After a drug is developed, researchers begin pre-clinical testing of its safety and effectiveness on animals. This information is then passed along to the FDA in an application, which includes the drug’s composition, manufacturing, and plans for testing the drug on humans.
The drug is then moved through three phases at the agency level: a safety review with 20-80 people, followed by an efficacy review with several hundred. The last phase studies both the drug’s safety and efficacy in thousands of people by analyzing its effect on different populations, as well as varying dosages and potential conflicts when used in combination with other drugs.
Under the Right to Try law, patients are given the right to access drug treatments that have passed the first phase and are still in clinical trials. By given the right, Trump says “hundreds of thousands” could be saved.

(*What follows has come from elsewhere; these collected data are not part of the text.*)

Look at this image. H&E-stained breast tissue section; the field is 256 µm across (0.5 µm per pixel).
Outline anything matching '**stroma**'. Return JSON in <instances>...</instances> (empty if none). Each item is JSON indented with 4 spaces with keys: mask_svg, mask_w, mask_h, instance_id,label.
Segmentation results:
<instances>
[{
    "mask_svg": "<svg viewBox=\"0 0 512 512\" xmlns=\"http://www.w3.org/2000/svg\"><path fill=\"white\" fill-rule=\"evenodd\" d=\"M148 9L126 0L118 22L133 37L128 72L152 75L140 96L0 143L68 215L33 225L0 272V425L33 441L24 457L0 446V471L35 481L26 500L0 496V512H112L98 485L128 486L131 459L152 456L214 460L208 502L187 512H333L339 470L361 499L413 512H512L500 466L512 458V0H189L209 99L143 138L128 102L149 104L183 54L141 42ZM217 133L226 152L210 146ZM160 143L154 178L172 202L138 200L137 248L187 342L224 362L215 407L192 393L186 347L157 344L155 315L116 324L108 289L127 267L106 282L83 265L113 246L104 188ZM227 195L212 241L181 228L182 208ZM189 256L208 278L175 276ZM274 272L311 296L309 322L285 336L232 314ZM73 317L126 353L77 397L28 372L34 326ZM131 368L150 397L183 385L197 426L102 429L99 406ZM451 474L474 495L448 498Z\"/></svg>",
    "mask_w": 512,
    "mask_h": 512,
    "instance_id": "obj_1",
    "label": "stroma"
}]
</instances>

"With the passage of this bill, Americans will be able to seek cures," he said in the White House surrounded by patients and families affected by the signing of the bill.
Supporters of the bill agree. It provides an alternative treatment to terminally ill patients who have otherwise exhausted all other treatment options and are too ill to be in the clinical trials themselves. By bypassing FDA permission, proponents further say it could give these patients more time and, in essence, provide for further information to be gathered about how treatments affect humans.

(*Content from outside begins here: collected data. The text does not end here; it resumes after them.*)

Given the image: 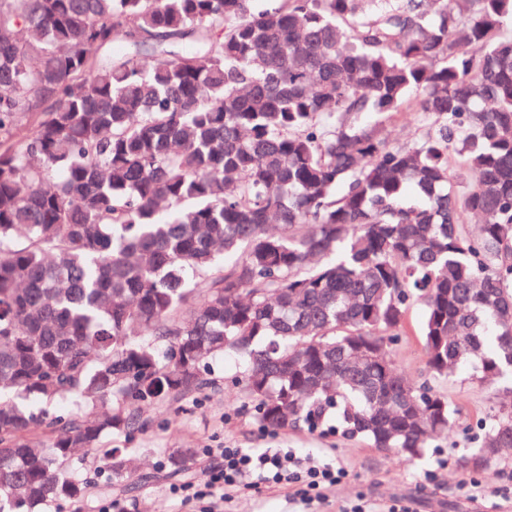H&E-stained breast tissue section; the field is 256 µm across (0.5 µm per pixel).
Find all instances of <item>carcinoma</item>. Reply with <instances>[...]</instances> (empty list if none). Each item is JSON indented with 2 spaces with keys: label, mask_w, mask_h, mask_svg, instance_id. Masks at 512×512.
<instances>
[{
  "label": "carcinoma",
  "mask_w": 512,
  "mask_h": 512,
  "mask_svg": "<svg viewBox=\"0 0 512 512\" xmlns=\"http://www.w3.org/2000/svg\"><path fill=\"white\" fill-rule=\"evenodd\" d=\"M253 2L0 0V512L86 498L75 448L129 477L104 438L229 353L264 429L424 457L457 409L394 363L414 303L434 378H512V0ZM480 430L466 469L512 404ZM422 132L423 126L413 116L403 113L394 116L387 125L385 137L398 144H411Z\"/></svg>",
  "instance_id": "cac0c4a2"
}]
</instances>
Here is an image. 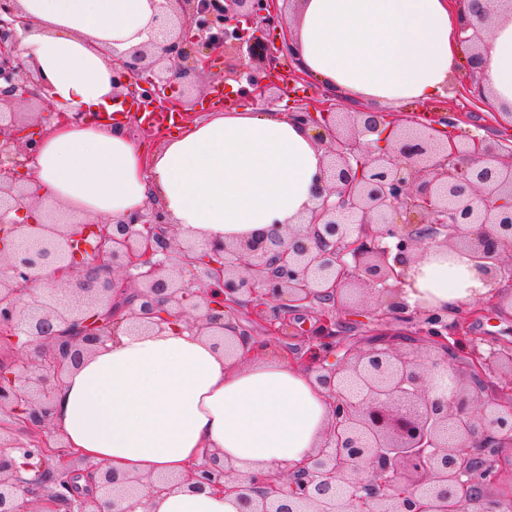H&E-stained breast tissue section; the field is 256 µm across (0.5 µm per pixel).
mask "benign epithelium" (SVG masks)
I'll return each mask as SVG.
<instances>
[{
  "label": "benign epithelium",
  "mask_w": 512,
  "mask_h": 512,
  "mask_svg": "<svg viewBox=\"0 0 512 512\" xmlns=\"http://www.w3.org/2000/svg\"><path fill=\"white\" fill-rule=\"evenodd\" d=\"M294 0H165L152 18L164 55L134 48L112 61V100L153 110H196L176 89L237 56L224 77L260 107L275 105L281 61L304 72L287 22ZM469 43L465 90L483 101L481 33L491 0H454ZM32 24L18 0H0V341L35 351L29 364H0V512H148L150 500L182 486L177 477L119 476L66 448L49 431L67 369L131 325L148 330L180 317L225 351L248 344L232 318L280 336L282 310L319 305L318 330L289 358L327 390L330 423L304 466L244 479L213 453L192 464L193 488L233 495L242 512H509L494 497L497 457L512 446V348L484 349L446 312L394 300L405 274L389 263L430 248L466 252L488 279L512 280V154L499 144L447 134L448 116L405 126L388 112H344L335 94L288 111L318 129L326 165L309 224L285 235L255 234L205 251L176 236L163 210L127 223L67 224L53 214L18 221L38 192L16 170L33 162V127L69 120L65 112H5L17 101L49 99L47 79L17 50V29ZM389 298L378 319H399L409 338L386 333L366 346L339 334L338 315L363 292ZM422 345L418 356L403 347ZM339 354L341 367L329 363ZM496 395H484L491 379ZM27 433L10 436V427ZM85 477L92 494L76 492Z\"/></svg>",
  "instance_id": "benign-epithelium-1"
}]
</instances>
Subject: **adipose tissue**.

Others say it deregulates the FDA process and the agency’s ability to safeguard public health. Opponents further argue that putting a patient on a drug without knowing enough information about its administration, side effects, or how it affects a patient’s already fragile health could do more harm than good.

A paper published last month in the New England Journal of Medicine notes the FDA has expanded compassionate use policies in the use of drugs outside of clinical trial to give terminally ill patients access to investigational medicines. As it stands, states that have right-to-try laws allow patients to work with their doctors in approaching companies with drugs currently in clinical trials to apply for its use outside of current testing.
Over a 10-year period, around 99 percent of applications to access nearly 9,000 drugs were approved between January 2005 and December 2014, according to a 2016 study published in Therapeutic Innovation & Regulatory Science.
The bill expands on that access by not only introducing legislation across state borders but by eliminating the application for access. In the past, the FDA would give recommendations about how to use the drug and what side effects to look for – information that will now be readily available directly to patients.